On the ground floor, immediately off the main entrance, a central stair connects the upper and lower levels of the new facility. Dichroic glass panels create colored reflective surfaces on the lobby walls announcing the public spaces and creating the entry to the main stair. A flexible classroom and 150-seat lecture hall form the public spaces at the ground floor. Within the lecture hall, a gently shaped wood screen and double vaulted plaster ceiling between concrete beams expand the space and help to moderate light and acoustics within the room.
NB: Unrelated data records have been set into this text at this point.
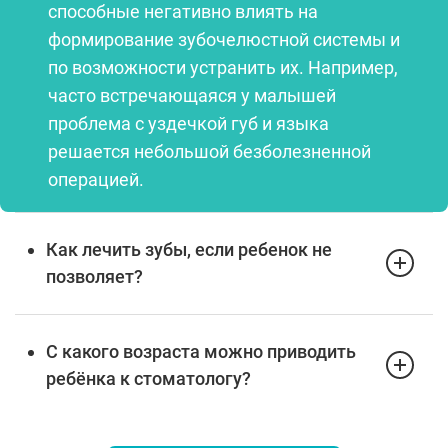
способные негативно влиять на
формирование зубочелюстной системы и
по возможности устранить их. Например,
часто встречающаяся у малышей
проблема с уздечкой губ и языка
решается небольшой безболезненной
операцией.
Как лечить зубы, если ребенок не
позволяет?
С какого возраста можно приводить
ребёнка к стоматологу?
Brockman Hall is a product of the careful analysis of context, culture, elements, form, iconography, materiality, and purpose in Rice's architecture. We sought to internalize the material palette of Rice, extend the legacy of craft, and translate historic themes into contemporary detailing. The massing capitalizes on the thinness of buildings on campus, while meeting the programmatic needs for a laboratory building; providing an edited and refined 21st century expression of Rice architecture and pedagogy.